Messaggio da panorama »

17/03/2014 201205943 Definitivo 2 Adunanza di Sezione 22/01/2014

Numero 00897/2014 e data 17/03/2014



REPUBBLICA ITALIANA

Consiglio di Stato

Sezione Seconda

Adunanza di Sezione del 22 gennaio 2014


NUMERO AFFARE 05943/2012

OGGETTO:

Ministero dell'economia e delle finanze, Ufficio del coordinamento legislativo-finanze.


Guardia di finanza. Quesito relativo alle modifiche introdotte dalla legge 4 novembre 2010, n. 183, artt. 23 e 24, in ordine al regime agevolativo previsto dalla legge n. 104 del 1992.

* Dati registrati
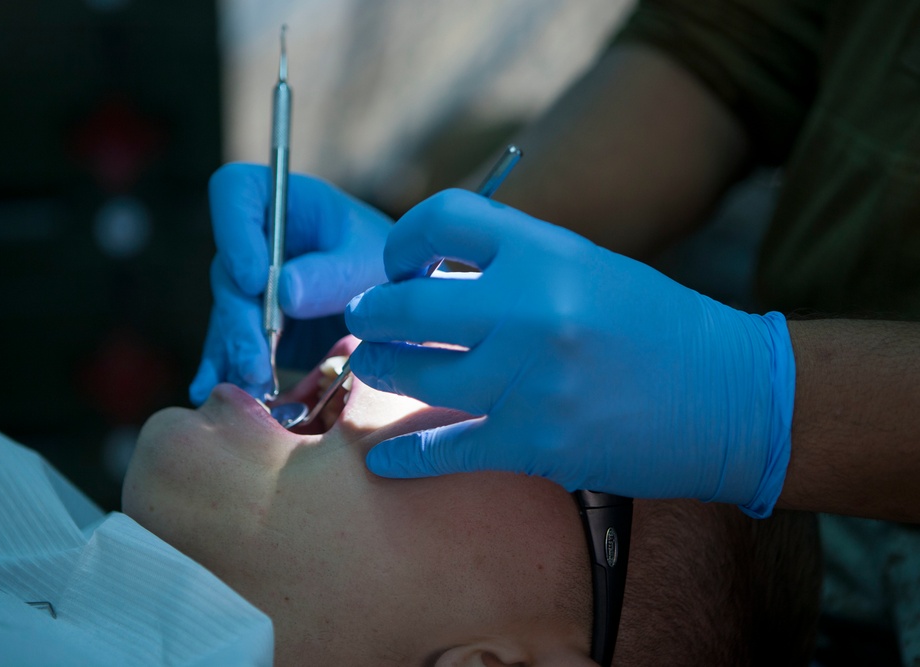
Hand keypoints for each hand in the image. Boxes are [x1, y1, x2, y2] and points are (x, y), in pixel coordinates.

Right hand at [190, 163, 391, 403]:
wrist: (400, 307)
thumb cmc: (389, 267)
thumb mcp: (371, 263)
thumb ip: (332, 274)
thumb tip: (283, 293)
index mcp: (285, 202)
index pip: (234, 192)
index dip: (234, 232)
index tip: (255, 279)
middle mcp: (258, 239)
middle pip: (228, 269)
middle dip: (241, 319)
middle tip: (257, 360)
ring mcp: (251, 284)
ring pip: (227, 314)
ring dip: (236, 352)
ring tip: (252, 388)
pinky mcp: (253, 323)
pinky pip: (230, 344)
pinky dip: (226, 369)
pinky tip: (212, 392)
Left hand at [344, 189, 794, 517]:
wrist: (737, 397)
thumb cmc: (660, 327)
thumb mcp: (589, 268)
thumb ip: (513, 265)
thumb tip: (432, 276)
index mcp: (547, 252)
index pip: (442, 218)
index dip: (404, 241)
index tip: (398, 266)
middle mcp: (531, 308)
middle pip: (405, 305)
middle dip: (372, 314)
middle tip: (367, 322)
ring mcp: (528, 379)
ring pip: (412, 375)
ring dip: (381, 372)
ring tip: (378, 369)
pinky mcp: (536, 442)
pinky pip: (444, 451)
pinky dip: (404, 459)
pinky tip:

* Consegna
Puoi trascrivere parola per parola la parte del parere del Consiglio di Stato compresa tra "NUMERO AFFARE 05943/2012" e "104 del 1992.", estremi inclusi? Questi dati non servono a svolgere l'esercizio.

* Risultato
NUMERO AFFARE 05943/2012

OGGETTO:

Ministero dell'economia e delle finanze, Ufficio del coordinamento legislativo-finanze.


Guardia di finanza. Quesito relativo alle modifiche introdotte dalla legge 4 novembre 2010, n. 183, artt. 23 e 24, in ordine al regime agevolativo previsto dalla legge n. 104 del 1992.